Tujuan dari langkah terapi ini adalah apa yang disebut Habituasi, tetapi juga pemrosesan trauma, serta penyimpanan yang benar dalam memori. Ini berarti bahwa seluruh peristiwa ditempatkan dalam konteks pribadi seseorang dan dengan demikian menjadi permanen selama berlangsungnya peristiwa tersebut Penurunan kecemasan datang. Trauma menjadi bagian dari masa lalu. Rangsangan khusus trauma (bau, warna, dll.) Juga dapat ditemukan dan diproses.

  1. Berurusan dengan trauma di tempat (paparan in vivo):
    Tujuan dari metode ini adalah agar pasien belajar menerima trauma sebagai bagian dari masa lalu mereka. Untuk melakukan ini, terapis dan pasien Anda mengunjungi tempat kejadian. Langkah terapi ini akan, di satu sisi, mempertajam perspektif antara "sekarang di saat ini" dan "kemudian selama trauma" dan di sisi lain itu juga akan memungkinkan untuk bekerja pada pemahaman tentang "rasa bersalah" seseorang (misalnya, kecelakaan tidak dapat dicegah sama sekali di sini ). Pasien juga dapat mengalami bahwa bencana tidak akan terulang kembali jika dia berada di tempat yang sama (misalnya mengemudi melewati lokasi kecelakaan atau berhenti di sana).
  2. Restrukturisasi kognitif:
    Seperti banyak gangguan mental lainnya, PTSD melibatkan perubahan cara berpikir. Seringkali orang yang pernah mengalami trauma merasa terkucil dari orang lain, mengubah pandangannya terhadap dunia atau diri mereka sendiri, atau terkadang bahkan merasa bahwa trauma tersebut tidak dapat bertahan lagi. Orang dengan PTSD juga sering kali cenderung mengerang atau meluapkan amarah yang kuat. Mengubah pola pikir ini dan dengan demikian meningkatkan kualitas hidup pasien juga harus menjadi tujuan terapi trauma. Ini dia mis. di pihak terapis untuk analisis logis dari garis pemikiran yang mengakar atau untuk pengembangan garis pemikiran alternatif. (mis. pikiran seperti "Dunia ini berbahaya", "Kamu tidak dapat mempercayai siapa pun lagi" atau "Aku selalu tidak beruntung")
  3. Pelatihan manajemen stres: Istilah ini termasuk misalnya Metode relaksasi (relaksasi otot progresif, pelatihan otogenik, dll.), Teknik pernapasan, pelatihan kepercayaan diri, pelatihan "penghentian pikiran". Prosedur ini harus menjadi tambahan dari prosedur di atas digunakan untuk mengukur keadaan umum gairah (insomniaGugup atau gugup)

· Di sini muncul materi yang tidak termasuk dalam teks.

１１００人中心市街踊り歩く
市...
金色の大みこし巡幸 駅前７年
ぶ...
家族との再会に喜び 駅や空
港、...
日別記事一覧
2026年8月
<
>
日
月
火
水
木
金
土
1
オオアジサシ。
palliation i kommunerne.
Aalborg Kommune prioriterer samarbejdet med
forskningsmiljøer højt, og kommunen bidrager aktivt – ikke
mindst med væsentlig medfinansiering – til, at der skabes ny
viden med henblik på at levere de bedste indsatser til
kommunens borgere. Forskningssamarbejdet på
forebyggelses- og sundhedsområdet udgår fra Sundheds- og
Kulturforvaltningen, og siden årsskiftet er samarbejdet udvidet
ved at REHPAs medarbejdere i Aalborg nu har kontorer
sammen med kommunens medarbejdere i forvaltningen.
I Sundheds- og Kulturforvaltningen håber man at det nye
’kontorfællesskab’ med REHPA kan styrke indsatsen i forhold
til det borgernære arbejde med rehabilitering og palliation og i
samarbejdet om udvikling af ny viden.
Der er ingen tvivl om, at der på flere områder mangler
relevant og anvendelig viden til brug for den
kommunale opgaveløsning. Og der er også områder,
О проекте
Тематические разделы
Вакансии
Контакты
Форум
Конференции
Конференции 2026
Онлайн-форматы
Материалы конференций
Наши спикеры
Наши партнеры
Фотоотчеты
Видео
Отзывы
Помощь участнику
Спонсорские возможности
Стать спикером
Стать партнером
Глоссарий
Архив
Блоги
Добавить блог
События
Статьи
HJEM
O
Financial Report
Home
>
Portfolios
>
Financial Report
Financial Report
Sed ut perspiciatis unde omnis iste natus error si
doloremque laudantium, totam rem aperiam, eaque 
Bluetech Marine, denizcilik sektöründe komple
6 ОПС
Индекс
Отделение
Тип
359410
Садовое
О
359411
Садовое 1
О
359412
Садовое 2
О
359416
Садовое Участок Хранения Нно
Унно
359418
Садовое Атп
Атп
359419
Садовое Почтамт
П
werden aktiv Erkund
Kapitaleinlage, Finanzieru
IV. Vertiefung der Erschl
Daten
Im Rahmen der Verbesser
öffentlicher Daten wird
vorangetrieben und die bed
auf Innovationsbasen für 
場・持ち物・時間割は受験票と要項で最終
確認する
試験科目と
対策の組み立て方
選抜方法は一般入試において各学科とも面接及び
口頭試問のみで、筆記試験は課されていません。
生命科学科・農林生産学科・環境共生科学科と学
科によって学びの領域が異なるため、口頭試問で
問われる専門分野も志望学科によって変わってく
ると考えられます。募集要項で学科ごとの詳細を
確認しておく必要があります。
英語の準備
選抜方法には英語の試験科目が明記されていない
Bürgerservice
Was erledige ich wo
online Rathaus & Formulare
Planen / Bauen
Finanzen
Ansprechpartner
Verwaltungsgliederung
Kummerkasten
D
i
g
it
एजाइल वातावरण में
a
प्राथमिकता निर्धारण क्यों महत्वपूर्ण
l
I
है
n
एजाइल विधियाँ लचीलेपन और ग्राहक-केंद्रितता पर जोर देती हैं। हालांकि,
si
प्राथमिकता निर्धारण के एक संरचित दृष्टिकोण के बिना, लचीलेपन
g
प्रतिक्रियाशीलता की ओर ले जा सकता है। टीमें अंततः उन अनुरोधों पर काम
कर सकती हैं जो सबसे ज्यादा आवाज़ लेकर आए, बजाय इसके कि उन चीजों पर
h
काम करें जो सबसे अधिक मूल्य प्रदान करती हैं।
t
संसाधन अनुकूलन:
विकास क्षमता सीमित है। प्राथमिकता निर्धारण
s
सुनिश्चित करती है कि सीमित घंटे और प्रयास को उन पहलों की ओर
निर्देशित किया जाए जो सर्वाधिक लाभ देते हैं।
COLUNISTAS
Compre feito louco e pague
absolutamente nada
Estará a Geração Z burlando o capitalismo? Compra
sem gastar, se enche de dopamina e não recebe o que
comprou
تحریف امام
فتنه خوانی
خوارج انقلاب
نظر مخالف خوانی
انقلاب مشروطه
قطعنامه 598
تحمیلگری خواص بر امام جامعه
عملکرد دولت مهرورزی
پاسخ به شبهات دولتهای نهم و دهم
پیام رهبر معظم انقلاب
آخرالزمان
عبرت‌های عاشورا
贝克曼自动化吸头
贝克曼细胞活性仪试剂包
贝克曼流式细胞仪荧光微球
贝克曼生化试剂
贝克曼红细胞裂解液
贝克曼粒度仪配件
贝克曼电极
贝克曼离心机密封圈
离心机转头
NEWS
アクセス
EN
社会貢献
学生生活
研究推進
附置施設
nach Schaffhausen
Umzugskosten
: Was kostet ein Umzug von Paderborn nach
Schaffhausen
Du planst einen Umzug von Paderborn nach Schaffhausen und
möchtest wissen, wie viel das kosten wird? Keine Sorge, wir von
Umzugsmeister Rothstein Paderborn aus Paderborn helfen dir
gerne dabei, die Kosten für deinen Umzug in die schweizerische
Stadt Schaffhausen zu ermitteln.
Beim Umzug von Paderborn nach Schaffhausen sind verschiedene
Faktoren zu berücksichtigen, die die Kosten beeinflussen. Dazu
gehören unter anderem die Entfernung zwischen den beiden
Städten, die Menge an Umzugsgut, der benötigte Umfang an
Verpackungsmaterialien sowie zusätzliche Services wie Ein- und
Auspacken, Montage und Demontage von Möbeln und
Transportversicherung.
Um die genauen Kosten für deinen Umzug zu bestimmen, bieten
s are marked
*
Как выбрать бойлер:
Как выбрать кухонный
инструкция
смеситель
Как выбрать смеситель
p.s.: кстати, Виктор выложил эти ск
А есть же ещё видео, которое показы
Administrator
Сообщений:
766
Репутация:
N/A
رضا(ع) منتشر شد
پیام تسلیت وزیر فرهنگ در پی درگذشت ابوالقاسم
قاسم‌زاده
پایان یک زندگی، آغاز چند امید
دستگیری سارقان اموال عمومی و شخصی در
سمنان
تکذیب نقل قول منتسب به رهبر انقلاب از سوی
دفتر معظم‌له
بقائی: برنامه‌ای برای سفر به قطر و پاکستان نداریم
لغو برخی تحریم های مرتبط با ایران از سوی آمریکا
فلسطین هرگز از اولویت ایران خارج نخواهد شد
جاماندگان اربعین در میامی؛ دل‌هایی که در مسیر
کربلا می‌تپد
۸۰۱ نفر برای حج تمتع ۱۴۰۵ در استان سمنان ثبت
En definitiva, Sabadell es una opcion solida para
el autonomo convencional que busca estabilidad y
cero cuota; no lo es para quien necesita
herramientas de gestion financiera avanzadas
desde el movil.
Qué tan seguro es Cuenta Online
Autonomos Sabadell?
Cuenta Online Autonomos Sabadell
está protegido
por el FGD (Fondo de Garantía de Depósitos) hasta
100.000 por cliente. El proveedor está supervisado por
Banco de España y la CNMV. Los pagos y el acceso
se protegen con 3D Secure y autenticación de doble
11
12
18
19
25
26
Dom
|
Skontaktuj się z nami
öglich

  4. Hipnoterapi: Hipnosis memungkinkan akses ke "ketidaksadaran" dan dengan demikian merupakan cara menuju bagian trauma yang tidak dikenali. Namun, ada risiko disosiasi.
    Disosiasi:
    Disosiasi menggambarkan perubahan dalam persepsi seseorang, pemikirannya sendiri, tetapi juga gerakan yang dikendalikannya sendiri. Seringkali pasien tanpa pemicu tertentu masuk ke keadaan ini, yang dianggap sangat aneh oleh lingkungan. Anda tidak "sepenuhnya berada di dunia" di sini. Anda misalnya tidak responsif dan tidak bisa bergerak. Setelah beberapa saat gejala ini hilang dan pasien sering tidak dapat mengingat apa yang terjadi.
  5. Desensitisasi gerakan mata / EMDR: Ini adalah metode terapi trauma yang cukup baru. Selama terapi, mata pasien mengikuti jari terapis yang duduk di depannya. Pasien diminta untuk mengingat berbagai situasi terkait trauma, termasuk pikiran dan perasaan yang terkait dengannya. Meski mekanisme sebenarnya masih belum jelas, gerakan mata yang dilakukan bersamaan dengan trauma pikiran mengarah pada pemrosesan pengalaman yang lebih baik.
    Catatan penulis: Semuanya terdengar seperti "Voodoo", tetapi penulis baris ini sebenarnya telah memperoleh beberapa pengalaman pribadi dan karena itu harus mengatakan bahwa itu berhasil. Trauma bisa kehilangan kengeriannya.
  6. Pengobatan: Saat ini, antidepresan (SSRI atau trisiklik) biasanya digunakan dalam terapi trauma suportif (lihat juga Antidepresan). Benzodiazepin (Valium ®, Tavor ®, oxazepam) termasuk dalam pengobatan rawat inap untuk waktu yang singkat.Dalam keadaan apa pun, obat-obatan ini tidak boleh digunakan dalam terapi rawat jalan, karena ada peningkatan risiko kecanduan.